Data rows >>
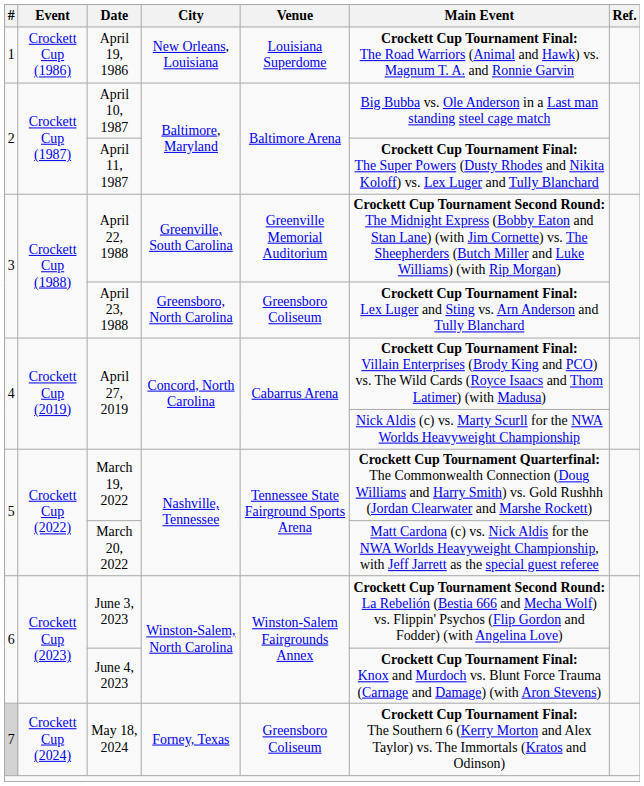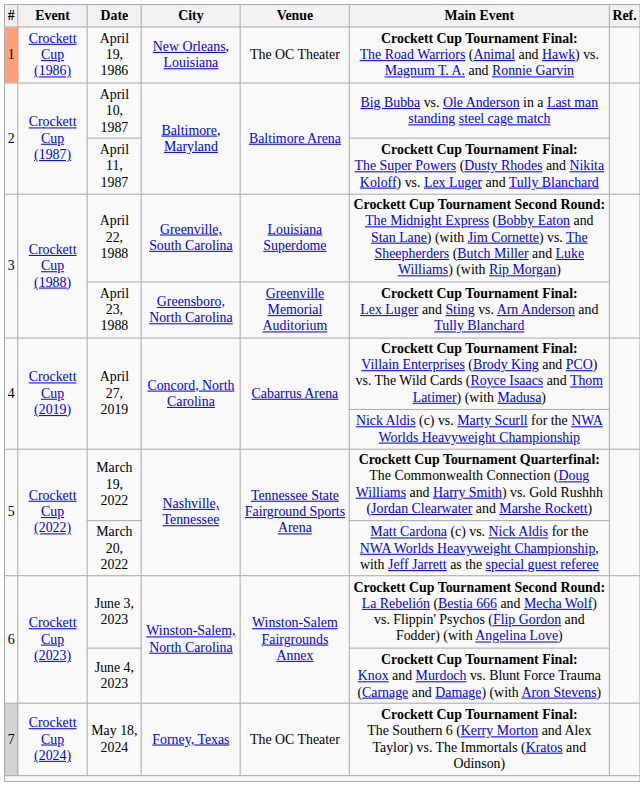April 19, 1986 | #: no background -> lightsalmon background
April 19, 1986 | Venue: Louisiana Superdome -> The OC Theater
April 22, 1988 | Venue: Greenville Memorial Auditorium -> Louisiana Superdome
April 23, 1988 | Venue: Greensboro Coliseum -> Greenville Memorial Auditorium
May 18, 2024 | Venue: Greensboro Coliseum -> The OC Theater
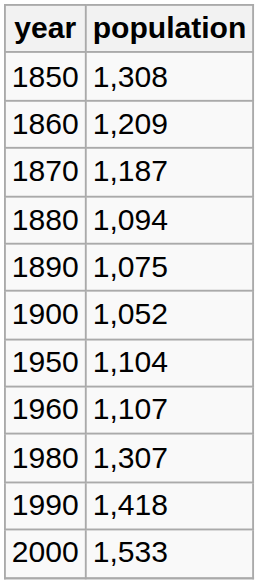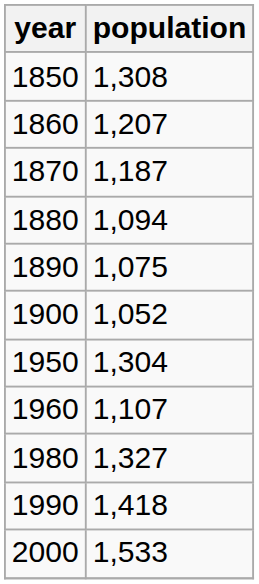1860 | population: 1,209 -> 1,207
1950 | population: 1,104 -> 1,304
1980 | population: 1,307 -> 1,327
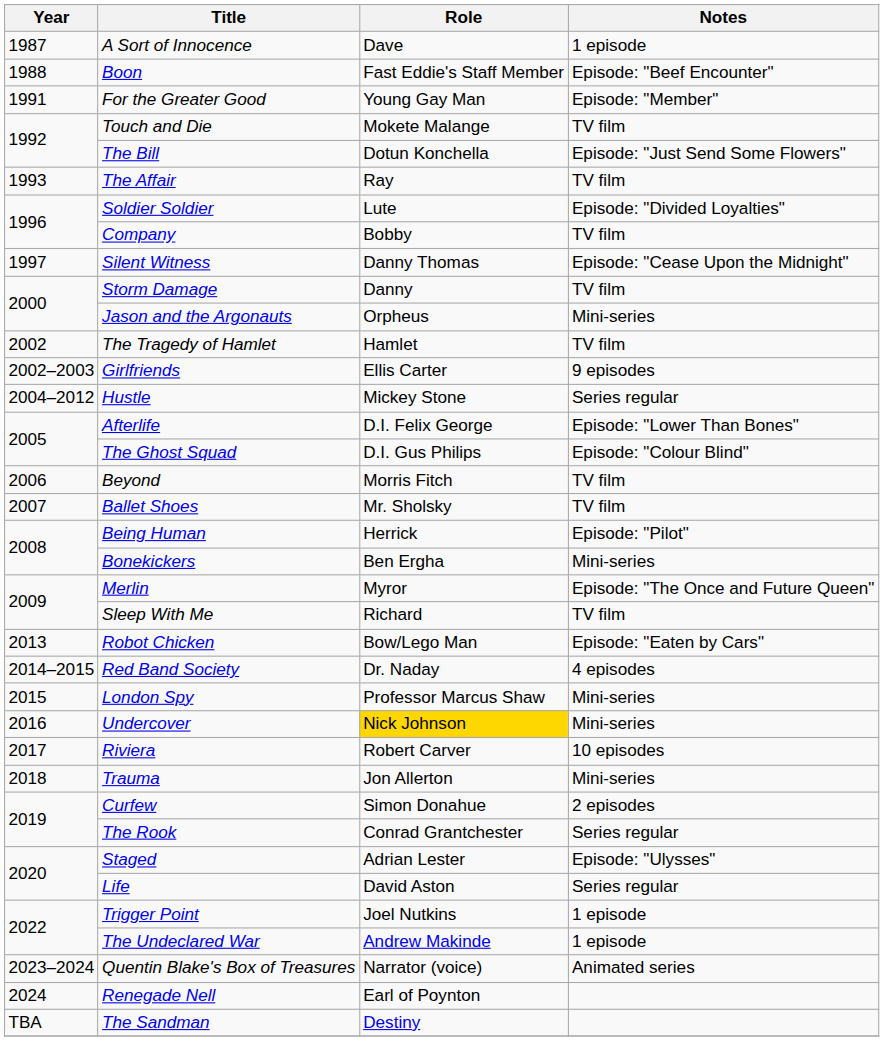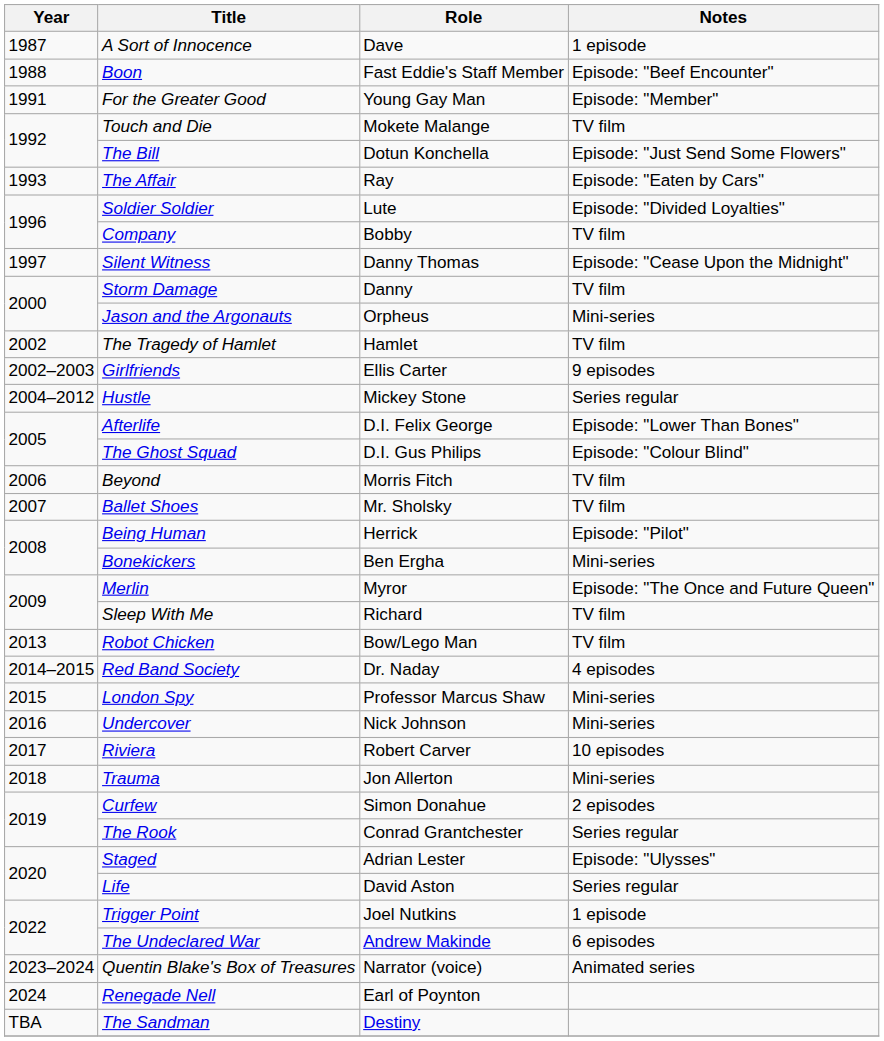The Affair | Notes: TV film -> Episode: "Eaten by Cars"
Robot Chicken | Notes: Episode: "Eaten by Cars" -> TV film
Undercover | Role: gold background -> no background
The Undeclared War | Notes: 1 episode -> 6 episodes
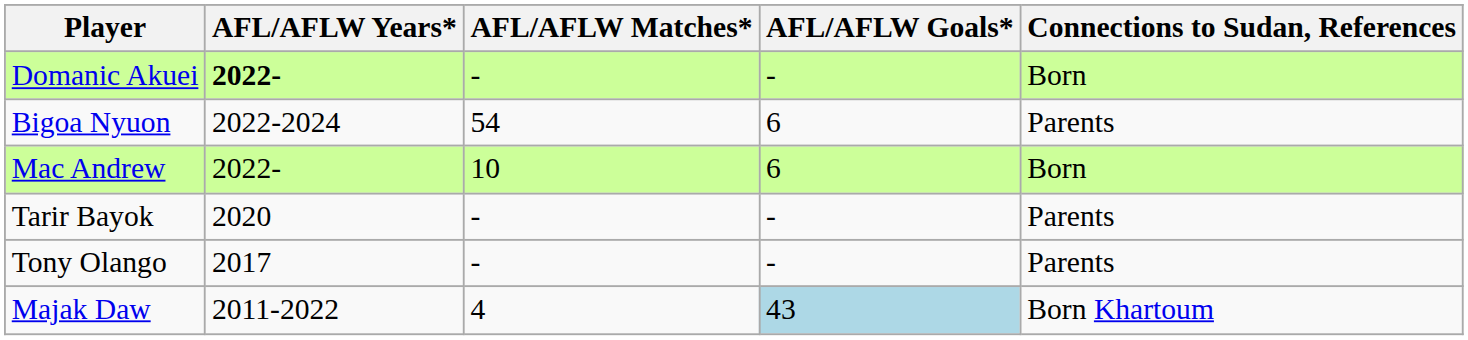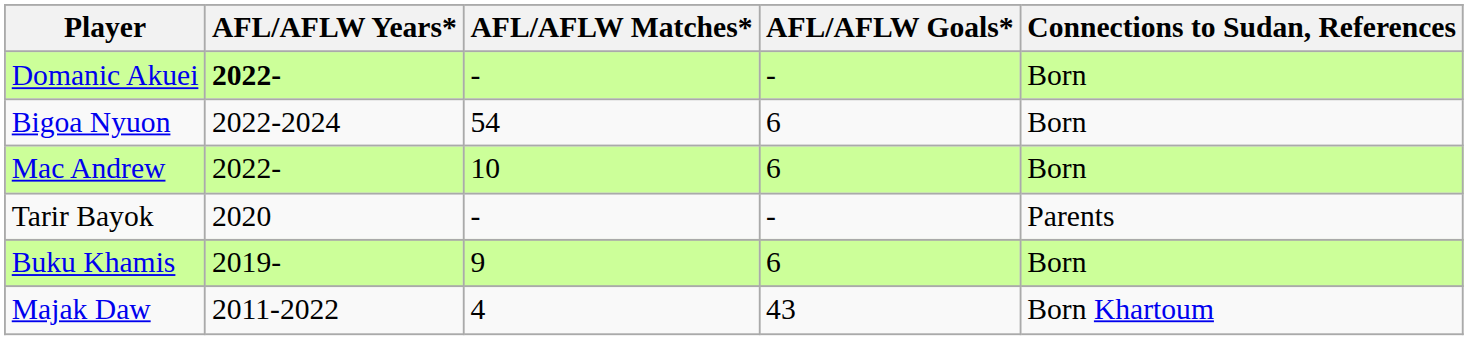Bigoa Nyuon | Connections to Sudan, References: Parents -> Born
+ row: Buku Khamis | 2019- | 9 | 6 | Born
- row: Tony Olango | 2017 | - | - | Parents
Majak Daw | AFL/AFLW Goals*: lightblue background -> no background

Your task >> Copy every line of the items above word for word, and leave the pictures out of your answer.

Response to the task >>
April 19, 1986 | #: no background -> lightsalmon background
April 19, 1986 | Venue: Louisiana Superdome -> The OC Theater
April 22, 1988 | Venue: Greenville Memorial Auditorium -> Louisiana Superdome
April 23, 1988 | Venue: Greensboro Coliseum -> Greenville Memorial Auditorium
May 18, 2024 | Venue: Greensboro Coliseum -> The OC Theater
1860 | population: 1,209 -> 1,207
1950 | population: 1,104 -> 1,304
1980 | population: 1,307 -> 1,327
The Affair | Notes: TV film -> Episode: "Eaten by Cars"
Robot Chicken | Notes: Episode: "Eaten by Cars" -> TV film
Undercover | Role: gold background -> no background
The Undeclared War | Notes: 1 episode -> 6 episodes
Bigoa Nyuon | Connections to Sudan, References: Parents -> Born
+ row: Buku Khamis | 2019- | 9 | 6 | Born
- row: Tony Olango | 2017 | - | - | Parents
Majak Daw | AFL/AFLW Goals*: lightblue background -> no background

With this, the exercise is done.